RECORD SET =>
+ + + +

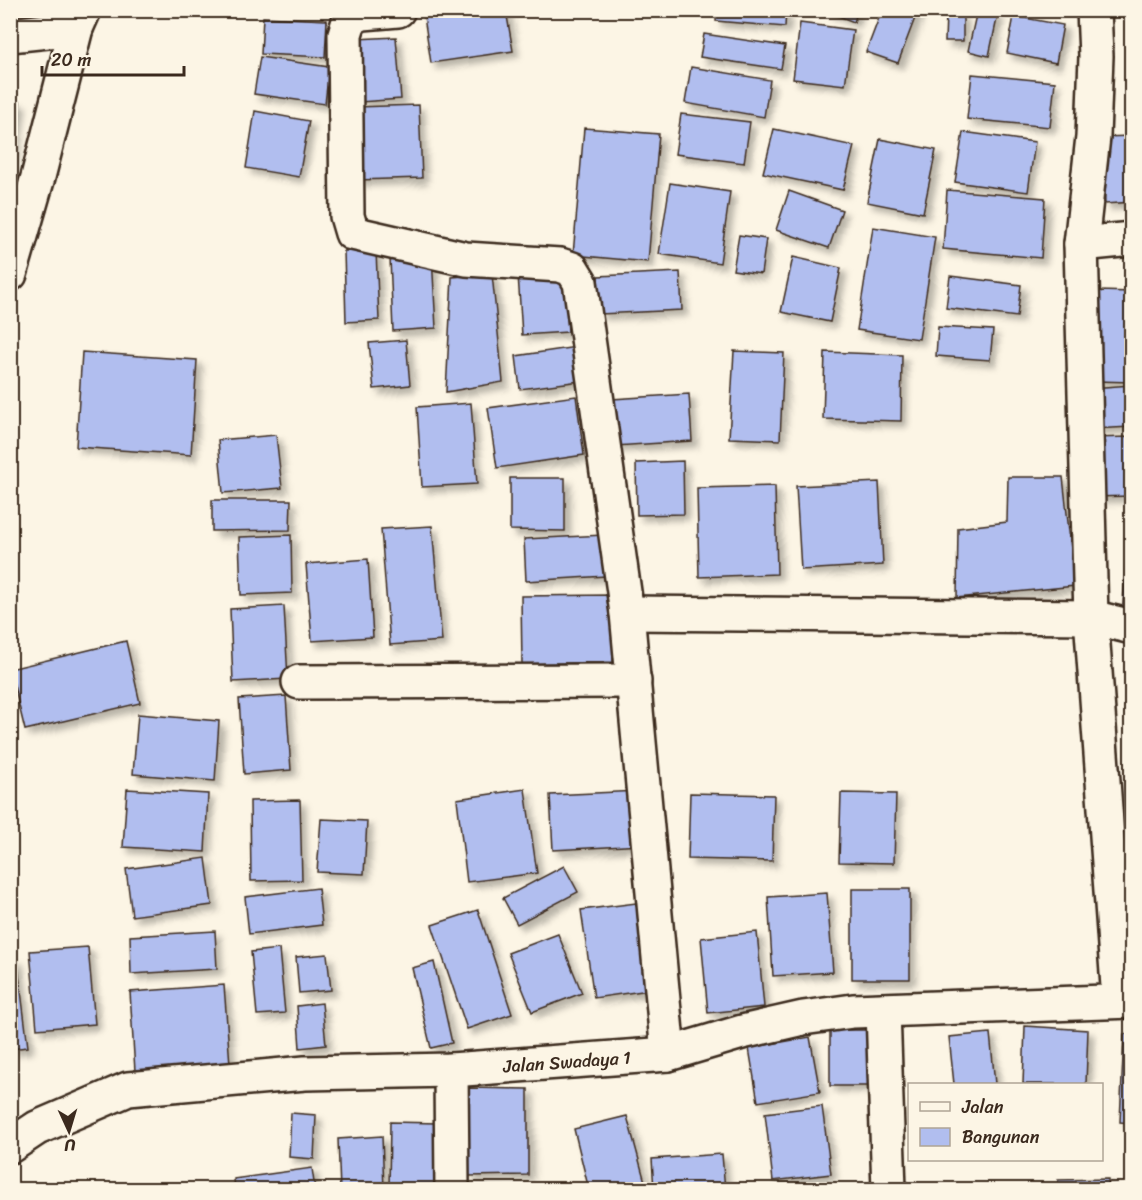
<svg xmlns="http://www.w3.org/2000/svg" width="1142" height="1200" viewBox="0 0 1142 1200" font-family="Sriracha,sans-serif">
<defs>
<filter id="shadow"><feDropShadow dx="5.5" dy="5.5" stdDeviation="3" flood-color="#0004"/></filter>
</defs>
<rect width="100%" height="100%" fill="#fcf5e5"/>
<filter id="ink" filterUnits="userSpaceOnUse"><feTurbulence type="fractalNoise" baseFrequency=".0167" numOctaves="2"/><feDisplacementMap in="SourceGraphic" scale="12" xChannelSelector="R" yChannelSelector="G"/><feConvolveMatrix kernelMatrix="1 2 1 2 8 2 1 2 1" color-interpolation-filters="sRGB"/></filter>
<g filter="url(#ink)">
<g fill="#b1beef" stroke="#3b2a1e" stroke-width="1.5" filter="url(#shadow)">
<path d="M 423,10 L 506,10 L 513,51 L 431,63 Z"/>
<path d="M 717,10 L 786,10 L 785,27 L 716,21 Z"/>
<path d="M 823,10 L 858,10 L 854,22 Z"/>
<path d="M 882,10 L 918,10 L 898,63 L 866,52 Z"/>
<path d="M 977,10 L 998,14 L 989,56 L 968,51 Z"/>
<path d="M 946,14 L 963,14 L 963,41 L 945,41 Z"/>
<path d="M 1014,16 L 1063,25 L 1056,63 L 1007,53 Z"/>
<path d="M 263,17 L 327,20 L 325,57 L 261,54 Z"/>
<path d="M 800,23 L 853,30 L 845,85 L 793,79 Z"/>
<path d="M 704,34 L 785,46 L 781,69 L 700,57 Z"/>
<path d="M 396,37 L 401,99 L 360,102 L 356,39 Z"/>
<path d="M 260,57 L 329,67 L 325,104 L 254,94 Z"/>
<path d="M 691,67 L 770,80 L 764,117 L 685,103 Z"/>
<path d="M 972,74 L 1055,82 L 1050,127 L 967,119 Z"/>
<path d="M 10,101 L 20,102 L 11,168 L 10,168 Z"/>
<path d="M 419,105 L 422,178 L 357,180 L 355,107 Z"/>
<path d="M 255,111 L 309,121 L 299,177 L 246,168 Z"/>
<path d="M 681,114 L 750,122 L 744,163 L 675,154 Z"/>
<path d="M 584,128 L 659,134 L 648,262 L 573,255 Z"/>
<path d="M 774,129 L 854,146 L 843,190 L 763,173 Z"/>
<path d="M 963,132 L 1035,142 L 1028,192 L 955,182 Z"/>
<path d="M 1132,136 L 1132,202 L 1105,204 L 1102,137 Z"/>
<path d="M 880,139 L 936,150 L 923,213 L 867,202 Z"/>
<path d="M 670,183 L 730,192 L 720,263 L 659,254 Z"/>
<path d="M 947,190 L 1045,198 L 1041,258 L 943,249 Z"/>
<path d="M 789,191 L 842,210 L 829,248 L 776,230 Z"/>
<path d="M 873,227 L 935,237 L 919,339 L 857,330 Z"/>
<path d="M 739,235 L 766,239 L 761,274 L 733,270 Z"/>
<path d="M 344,251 L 376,251 L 379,320 L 346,322 Z"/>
<path d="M 432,256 L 436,328 L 393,331 L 390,258 Z"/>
<path d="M 793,257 L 841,268 L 830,322 L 781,312 Z"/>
<path d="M 564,271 L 568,332 L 522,335 L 518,274 Z"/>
<path d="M 680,272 L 682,310 L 600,314 L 598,276 Z"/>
<path d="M 492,274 L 503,382 L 446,392 L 452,277 Z"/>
<path d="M 950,276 L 1021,285 L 1017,317 L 946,308 Z"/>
<path d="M 1099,291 L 1132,292 L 1132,382 L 1095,381 Z"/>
<path d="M 938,327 L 993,330 L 990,360 L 936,356 Z"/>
<path d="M 406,340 L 410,385 L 374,389 L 369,343 Z"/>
<path d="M 583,346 L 588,380 L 520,389 L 516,356 Z"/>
<path d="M 734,351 L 784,353 L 780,440 L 729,438 Z"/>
<path d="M 82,352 L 197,360 L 191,455 L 76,447 Z"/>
<path d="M 825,352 L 902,355 L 901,421 L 823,419 Z"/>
<path d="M 1132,385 L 1132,427 L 1092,429 L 1090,388 Z"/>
<path d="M 689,394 L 692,441 L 615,446 L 612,399 Z"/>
<path d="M 576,396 L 584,455 L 497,468 L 488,408 Z"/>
<path d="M 471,403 L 477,484 L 422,487 L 417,407 Z"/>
<path d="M 276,435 L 282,488 L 223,493 L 218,440 Z"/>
<path d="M 1129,437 L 1131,496 L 1093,497 L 1091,438 Z"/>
<path d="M 683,461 L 684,514 L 637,515 L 636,463 Z"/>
<path d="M 1008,477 L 1063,477 L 1075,586 L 957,598 L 958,528 L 1007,522 Z"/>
<path d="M 510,478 L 565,478 L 565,531 L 510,530 Z"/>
<path d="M 879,482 L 883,565 L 801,570 L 796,486 Z"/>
<path d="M 775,486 L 777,574 L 699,577 L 697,488 Z"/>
<path d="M 212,500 L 291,500 L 290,530 L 212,531 Z"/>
<path d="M 432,526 L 442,641 L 390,645 L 381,529 Z"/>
<path d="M 291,535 L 292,593 L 241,595 L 239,537 Z"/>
<path d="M 604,535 L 606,576 L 526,581 L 524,539 Z"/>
<path d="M 368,559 L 373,637 L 312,641 L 306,564 Z"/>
<path d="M 1126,560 L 1132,561 L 1132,619 L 1122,618 Z"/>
<path d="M 612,595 L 613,662 L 522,664 L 521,596 Z"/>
<path d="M 284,606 L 288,679 L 233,682 L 230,609 Z"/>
<path d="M 126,641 L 140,703 L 25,730 L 10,669 Z"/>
<path d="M 286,696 L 291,770 L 244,774 L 239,699 Z"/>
<path d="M 138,714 L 219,721 L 215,781 L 133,774 Z"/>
<path d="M 127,789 L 208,794 L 205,852 L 123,847 Z"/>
<path d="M 525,789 L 537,873 L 467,882 L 457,799 Z"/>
<path d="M 639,791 L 642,845 L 553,850 L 550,795 Z"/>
<path d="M 690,793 L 774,795 L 772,861 L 688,859 Z"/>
<path d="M 841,793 L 896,794 L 894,863 L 839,862 Z"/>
<path d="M 300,800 L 302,880 L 251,881 L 250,801 Z"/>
<path d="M 321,819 L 367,821 L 364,874 L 317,872 Z"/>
<path d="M 206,858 L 212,905 L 132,916 L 126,869 Z"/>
<path d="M 564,866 L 578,892 L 517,924 L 503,898 Z"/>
<path d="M 318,888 L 322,925 L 249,934 L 245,897 Z"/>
<rect x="852" y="889" width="58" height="90"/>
<path d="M 827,893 L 833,972 L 773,976 L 768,897 Z"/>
<path d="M 644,902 L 656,989 L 594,998 L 581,910 Z"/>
<path d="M 478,910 L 512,1014 L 467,1029 L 432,925 Z"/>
<path d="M 215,931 L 217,969 L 131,974 L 130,936 Z"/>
<path d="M 757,932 L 764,1007 L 708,1013 L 701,938 Z"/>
<path d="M 558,934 L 582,993 L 532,1012 L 508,953 Z"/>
<path d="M 88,947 L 95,1024 L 37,1029 L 30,951 Z"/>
<path d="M 279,949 L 285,1013 L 257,1015 L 251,952 Z"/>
<path d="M 327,954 L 331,990 L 299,993 L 296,957 Z"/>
<path d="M 17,959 L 28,1047 L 10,1049 L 10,960 Z"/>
<path d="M 434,962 L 452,1043 L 431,1048 L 412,968 Z"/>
<path d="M 224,985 L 230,1064 L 135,1071 L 130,992 Z"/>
<path d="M 322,1003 L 326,1045 L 300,1048 L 297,1006 Z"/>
<path d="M 1025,1026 L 1088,1030 L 1086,1084 L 1023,1084 Z"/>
<path d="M 830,1030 L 871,1030 L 872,1086 L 830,1086 Z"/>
<path d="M 990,1033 L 995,1084 L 954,1084 L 949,1037 Z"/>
<path d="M 1124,1034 L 1132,1034 L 1132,1123 L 1120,1122 Z"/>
<path d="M 810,1037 L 820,1092 L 758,1102 L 749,1048 Z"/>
<path d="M 469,1088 L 528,1089 L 528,1175 L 469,1176 Z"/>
<path d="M 822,1106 L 831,1174 L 773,1181 L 765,1113 Z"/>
<path d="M 291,1113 L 316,1115 L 314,1159 L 289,1157 Z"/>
<path d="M 627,1116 L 645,1182 L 617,1190 L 589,1190 L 574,1129 Z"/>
<path d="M 390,1122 L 438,1123 L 436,1190 L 389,1190 Z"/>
<path d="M 382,1136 L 384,1190 L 340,1190 L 338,1139 Z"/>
<path d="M 1130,1148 L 1132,1190 L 1128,1190 Z"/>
<path d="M 722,1154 L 725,1190 L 654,1190 L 652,1159 Z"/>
<path d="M 312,1168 L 315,1190 L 235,1190 L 234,1179 Z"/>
<path d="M 1108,1179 L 1109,1190 L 1057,1190 L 1058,1180 Z"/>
</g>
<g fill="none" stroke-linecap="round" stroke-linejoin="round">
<defs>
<g id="street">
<path d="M 398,10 L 363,13 L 350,18 L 345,34 L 347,216 L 352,233 L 466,259 L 560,265 L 572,269 L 580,282 L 627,613 L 668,1054"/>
<path d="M 1094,10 L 1096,56 L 1093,137 L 1081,244 L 1091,617 L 1119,1000"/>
<path d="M 10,35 L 76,28"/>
<path d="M 1081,244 L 1132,239"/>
<path d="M 10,274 L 38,177 L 76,28 L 84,10"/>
<path d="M 627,613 L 1091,617 L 1132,627"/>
<path d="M 299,682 L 634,681"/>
<path d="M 883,1010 L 889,1190"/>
<path d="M 451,1070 L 452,1190"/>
<path d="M 10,1146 L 37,1128 L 128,1089 L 305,1073 L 451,1070 L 668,1054 L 742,1032 L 803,1018 L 853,1011 L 1132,1001"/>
</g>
</defs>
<use href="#street" stroke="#3b2a1e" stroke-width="38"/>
<use href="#street" stroke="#fcf5e5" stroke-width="33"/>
</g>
</g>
<g text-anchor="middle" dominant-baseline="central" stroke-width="5" stroke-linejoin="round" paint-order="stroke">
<g font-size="18" fill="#3b2a1e" stroke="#fcf5e5">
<text transform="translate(567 1062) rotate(-4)">Jalan Swadaya 1</text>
</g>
</g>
<rect width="1142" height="1200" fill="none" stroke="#fcf5e5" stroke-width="36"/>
<rect x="18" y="18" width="1106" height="1164" fill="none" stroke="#3b2a1e" stroke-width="2" filter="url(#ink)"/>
<rect x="908" y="1083" width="195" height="78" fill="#fcf5e5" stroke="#afa495" stroke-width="1.5"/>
<rect x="920" y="1102" width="30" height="9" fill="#fcf5e5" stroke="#afa495" stroke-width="1.5"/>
<text x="962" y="1113" font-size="18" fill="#3b2a1e">Jalan</text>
<rect x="920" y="1128" width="30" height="18" fill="#b1beef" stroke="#afa495" stroke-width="1.5"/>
<text x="962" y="1143" font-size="18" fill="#3b2a1e">Bangunan</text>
<g transform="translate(69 1131) rotate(176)" stroke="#fcf5e5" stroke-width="4.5" paint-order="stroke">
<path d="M0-4.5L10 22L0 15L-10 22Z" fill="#3b2a1e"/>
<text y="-9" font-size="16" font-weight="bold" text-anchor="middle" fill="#3b2a1e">U</text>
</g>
<path d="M42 66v9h142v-9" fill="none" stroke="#3b2a1e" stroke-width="3"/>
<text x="51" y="66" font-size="18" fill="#3b2a1e" stroke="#fcf5e5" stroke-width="4.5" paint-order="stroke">20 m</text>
</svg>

+ + + +

Working through the entries above, copy every line in which "color" is found.

ANSWER =>
<filter id="shadow"><feDropShadow dx="5.5" dy="5.5" stdDeviation="3" flood-color="#0004"/></filter>
<filter id="ink" filterUnits="userSpaceOnUse"><feTurbulence type="fractalNoise" baseFrequency=".0167" numOctaves="2"/><feDisplacementMap in="SourceGraphic" scale="12" xChannelSelector="R" yChannelSelector="G"/><feConvolveMatrix kernelMatrix="1 2 1 2 8 2 1 2 1" color-interpolation-filters="sRGB"/></filter>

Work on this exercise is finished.